▶ [Text]:
My poems are naughty, but my life is pure.
-- Epigrammata, bk. 1, no. 4

Non est, crede mihi, sapientis dicere ‘Vivam’:
Sera nimis vita est crastina: vive hodie.

Believe me, wise men don’t say ‘I shall live to do that’,
tomorrow's life is too late; live today.
-- Epigrammata, bk. 1, no. 15

Non amo te, Sabidi, nec possum dicere quare:
Hoc tantum possum dicere, non amo te.

I do not love thee, Sabidius, nor can I say why;
this only I can say, I do not love thee.
-- Epigrammata, bk. 1, no. 32
A celebrated translation of above lines was made by Thomas Brown (1663-1704) while he was an undergraduate of Christ Church (Oxford University), of which Dr Fell was then the Dean:
I do not love thee, Doctor Fell,
The reason why I cannot tell;
But this alone I know full well,
I do not love thee, Doctor Fell

Laudant illa sed ista legunt.
They praise those works, but read these.
Alternative translation: They praise those works, but they’re not the ones they read.
-- Epigrammata, bk. 4, no. 49

Bonosque
Solos effugere atque abire sentit,
Qui nobis pereunt et imputantur.

Each of us feels the good old days speed and depart,
and they're lost to us and counted against us.
-- Epigrammata, bk. 5, no. 20

Quod tam grande sophos clamat tibi turba togata,
Non tu, Pomponi, cena diserta sua est.

When your crowd of followers shout loudly to aplaud you, Pomponius,
it is not you but your dinner that is eloquent.

▶ [What needs to be done]: In the epigram quotations, who made the well-known translation that begins "I do not love thee, Doctor Fell"?

▶ [Stored data]:
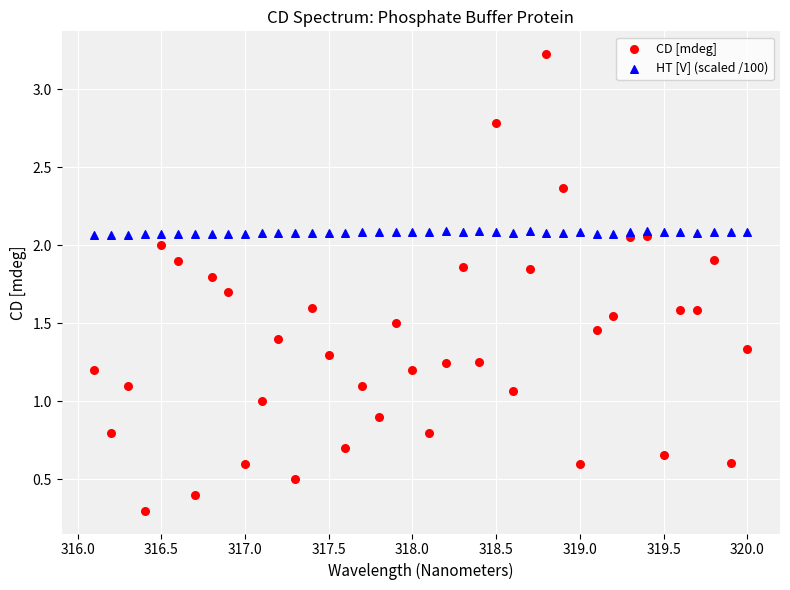

Which series has the largest Y range (max minus min)?

CD [mdeg]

▶ [Answer below]: Thomas Brown (1663-1704), while he was an undergraduate of Christ Church, Oxford.